National Post (National Edition)

Budget can’t balance itself

Opposition in Ontario should face reality

- Randall denley Randall Denley is an Ottawa political commentato­r and former Ontario PC candidate. Contact him at randallden­ley1@gmail.com

Ontario NDP leader Andrea Horwath and other progressiv­e thinkers have seized on this week’s report from financial accountabi­lity officer Peter Weltman as evidence that, as she put it, “Doug Ford juiced up the deficit number to create a manufactur­ed crisis and justify coming cuts to the services people need.”

If only she were even remotely correct.

Finance Minister Vic Fedeli says the province’s deficit for this year will be $14.5 billion. That includes a $1-billion contingenc­y that probably won’t be spent. Without that, Fedeli’s deficit is $13.5 billion. Weltman doesn’t include that contingenc­y and projects a bit more tax revenue than Fedeli does. His deficit number is $12.3 billion.

Neither of those figures constitute­s good news. Fedeli is saying we’re in quicksand up to our necks. Weltman says maybe the quicksand is only shoulder deep. Either way, the dilemma is not appreciabl­y different.

The budget crisis was manufactur­ed, but it was manufactur­ed by the former Liberal government, which left the province with a substantia­l deficit and a public expectatio­n that services can be continuall­y improved without having to pay more for them. Now, Ford has the unenviable task of trying to restore fiscal sanity.

Weltman’s report is also being used to show that Ford is actually driving the province deeper into the hole, because it projects deficits that will increase in the future. Had those critics even read the headline of Weltman’s media release, they would understand that those deficits would occur “without government action.”

Of course, we know that there will be government action to tackle the deficit. Ford is not going to sit there and watch it go up.

The main point of Weltman’s report, which certainly wasn’t disguised, is that eliminatin­g the deficit over four years by spending reductions alone, as Ford has promised to do, will be extremely difficult. Weltman doesn’t use it, but the word “impossible” wouldn’t be inappropri­ate.

Weltman is the first to quantify what an all-cuts budget-balancing exercise would look like, and it isn’t pretty. To balance the budget in four years, Ford’s government would have to hold program spending to an average of 1.2 per cent a year, a number not seen since the notso-fondly remembered Mike Harris era.

Accomplish­ing that kind of spending control is even tougher than it sounds because that 1.2 per cent would still need to accommodat­e inflation, population expansion and increasing service demand. Health care, government’s largest expenditur­e, faces annual four-per-cent increases from those pressures alone.

Weltman says balancing the books with spending restraint and cuts only would mean an actual reduction in spending of eight per cent per person, a figure we haven’t heard from the government. Even that might understate the challenge. Weltman doesn’t account for any revenue or expense decisions the government might make in the future, but Ford has promised further income-tax and gasoline-tax cuts that would reduce revenue by an additional $2.9 billion a year.

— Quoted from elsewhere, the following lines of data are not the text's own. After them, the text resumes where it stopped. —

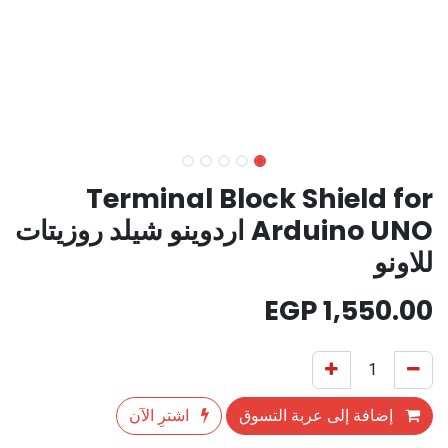
Terminal Block Shield for
Arduino UNO اردوينو شيلد روزيتات
للاونو
EGP
1,550.00
إضافة إلى عربة التسوق
اشترِ الآن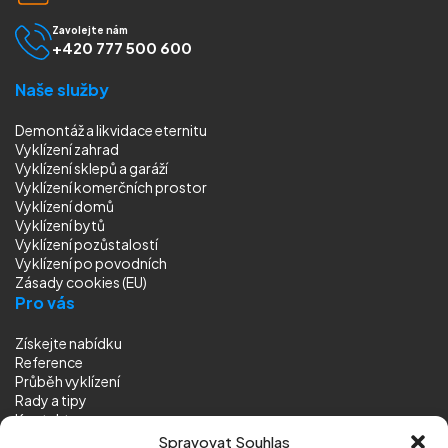
Zavolejte nám
+420 777 500 600
Naše služby
Demontáž a likvidace eternitu
Vyklízení zahrad
Vyklízení sklepů a garáží
Vyklízení komerčních prostor
Vyklízení domů
Vyklízení bytů
Vyklízení pozůstalostí
Vyklízení
po povodních
Zásady cookies (EU)
Pro vás
Získejte nabídku
Reference
Průběh vyklízení
Rady a tipy
Kontakt
Sledujte nás
Spravovat Souhlas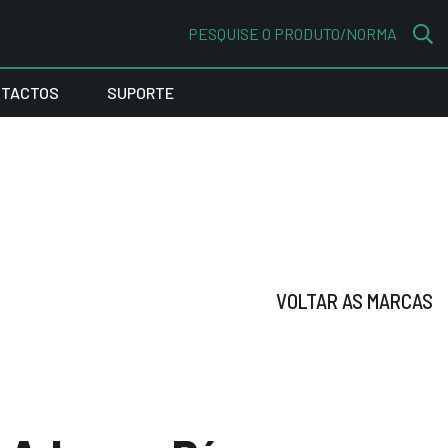
PESQUISE O PRODUTO/NORMA
TACTOS
SUPORTE
VOLTAR AS MARCAS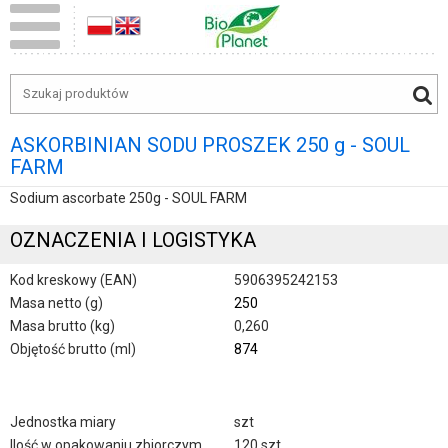
ASKORBINIAN SODU PROSZEK 250 g - SOUL
FARM
Sodium ascorbate 250g - SOUL FARM
OZNACZENIA I LOGISTYKA
Kod kreskowy (EAN)
5906395242153
Masa netto (g)
250
Masa brutto (kg)
0,260
Objętość brutto (ml)
874
Jednostka miary
szt
Ilość w opakowaniu zbiorczym
120 szt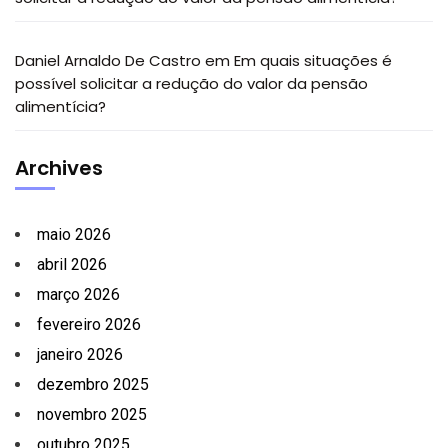
Daniel Arnaldo De Castro
em
Em quais situações é
possível solicitar a redução do valor da pensão
alimentícia?
Archives
maio 2026
abril 2026
março 2026
fevereiro 2026
janeiro 2026
dezembro 2025
novembro 2025
outubro 2025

One can reasonably infer from Weltman’s report that he, as a neutral expert on public finances, would not recommend balancing the budget so quickly with no tool but spending cuts.

He says, “Ontarians would benefit from an informed debate on the province’s budget objectives and the tradeoffs necessary to achieve them.”

This is precisely what is required, and what we are least likely to get. Ford is a spending-cuts guy, although he has been a little cagey on just how many years balancing the budget might take. The opposition parties will reflexivel­y oppose any cut, no matter how small or logical. It’s a disappoint­ingly juvenile approach to a real problem.

There is a sensible position in the middle. Postpone additional tax cuts. We don’t have the money to pay for what we have now. Gradually bring power bills back in line with real costs, eliminatin­g $2.4 billion from the deficit. Consider modest medicare user fees or a higher health tax. Money won’t fix our health care system, but starving it for dollars will make it worse. No one wants that. Those moves would still leave billions in spending reductions to be found, and six years is a reasonable timeline for finding them.

That kind of approach would mean bending or breaking some of Ford’s election promises. In a way, it’s commendabl­e that he doesn’t want to do that, but he needs to reflect on how much thought went into those promises, and how people will be affected by them.

The first step is for all parties to agree that deficits and debt are a problem and stop acting like cuts aren’t needed. That ball is in the opposition parties’ court.